一つに纏められた赤い髪がゆらゆらと揺れていて思わず釘付けになった。
菅「だーいち!朱莉のこと見過ぎだぞ!」
澤「んなわけ無いだろ!?」
菅「慌てすぎて説得力皆無なんだけど。」
澤「、、、」
日に日に大きくなるこの気持ちをどうすればいいのか、俺には全く分からなかった。
心の隅にある部屋に気持ちを押し込めて鍵をかけてしまおうかと思ったこともあったけれど、閉じ込めるにはあまりにも大きくなりすぎてしまった。

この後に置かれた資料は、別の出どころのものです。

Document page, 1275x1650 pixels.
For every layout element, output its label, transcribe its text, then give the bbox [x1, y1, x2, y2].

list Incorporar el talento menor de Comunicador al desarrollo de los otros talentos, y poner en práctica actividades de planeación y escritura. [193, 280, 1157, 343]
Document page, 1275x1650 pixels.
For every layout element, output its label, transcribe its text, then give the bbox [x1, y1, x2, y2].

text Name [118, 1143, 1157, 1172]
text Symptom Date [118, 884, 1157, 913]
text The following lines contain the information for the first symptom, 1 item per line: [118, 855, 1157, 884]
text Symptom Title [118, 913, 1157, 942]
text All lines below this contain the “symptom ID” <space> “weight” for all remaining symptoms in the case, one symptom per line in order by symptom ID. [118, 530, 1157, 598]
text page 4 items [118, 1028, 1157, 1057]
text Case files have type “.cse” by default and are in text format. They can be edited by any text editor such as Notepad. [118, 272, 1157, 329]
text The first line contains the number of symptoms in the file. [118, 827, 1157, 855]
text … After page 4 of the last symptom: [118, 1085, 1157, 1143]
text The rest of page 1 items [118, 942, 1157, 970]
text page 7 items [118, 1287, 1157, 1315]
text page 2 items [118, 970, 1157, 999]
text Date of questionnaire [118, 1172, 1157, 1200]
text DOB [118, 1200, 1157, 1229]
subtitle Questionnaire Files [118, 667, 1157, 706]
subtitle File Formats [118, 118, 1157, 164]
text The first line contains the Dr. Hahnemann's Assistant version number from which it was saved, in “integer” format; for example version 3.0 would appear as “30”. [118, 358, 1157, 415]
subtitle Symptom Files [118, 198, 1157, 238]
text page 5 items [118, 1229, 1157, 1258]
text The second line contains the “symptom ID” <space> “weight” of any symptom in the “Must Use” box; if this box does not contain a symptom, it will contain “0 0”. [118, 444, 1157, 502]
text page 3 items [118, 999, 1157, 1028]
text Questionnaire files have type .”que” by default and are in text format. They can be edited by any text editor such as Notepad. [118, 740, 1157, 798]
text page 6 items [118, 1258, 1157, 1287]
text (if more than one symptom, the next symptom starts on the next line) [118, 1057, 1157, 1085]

この気持ちがいつか朱莉を傷つけてしまわないか、それだけが心配だった。
烏「んじゃー今日はこれで終わりな。」
「「「ありがとうございました!!」」」
「面倒だから自主練で怪我すんなよー」
縁「べにお前馬鹿か。なんの為にお前いるんだよ。」
「わざわざ怪我しに行くようなアホの面倒は見たくないって意味だっつーの」
縁「ったくお前ってやつは、、、」
うるさーい、と縁下とじゃれ合う朱莉。
菅「だーいち。羨ましいなら見てないで混ざってきなよ」
澤「!? う、羨ましいなんて思ってない!」
菅「おもちゃ欲しがる子供みたいな目してた癖によく言うよ。」
澤「う"っ、、、」
田「影山ー、日向ー!水浴びすっかー?」
日「うわぁあ!やります!!」
影「ウッス」
菅「騒ぎすぎるなよー!」
「「分かってまーす!!」」
菅「ったく、いつまで経っても子供だなー、、、って、朱莉どこ行った?」
澤「朱莉ならさっきまでそこで縁下と、、、」
いくら見回してもそこに朱莉はいなくて
菅「まっ、まさかだよな〜、、、」
澤「そうそう、流石に混ざるなんてしないよな〜、、、」
どうやら嫌な予感というものは当たるらしい。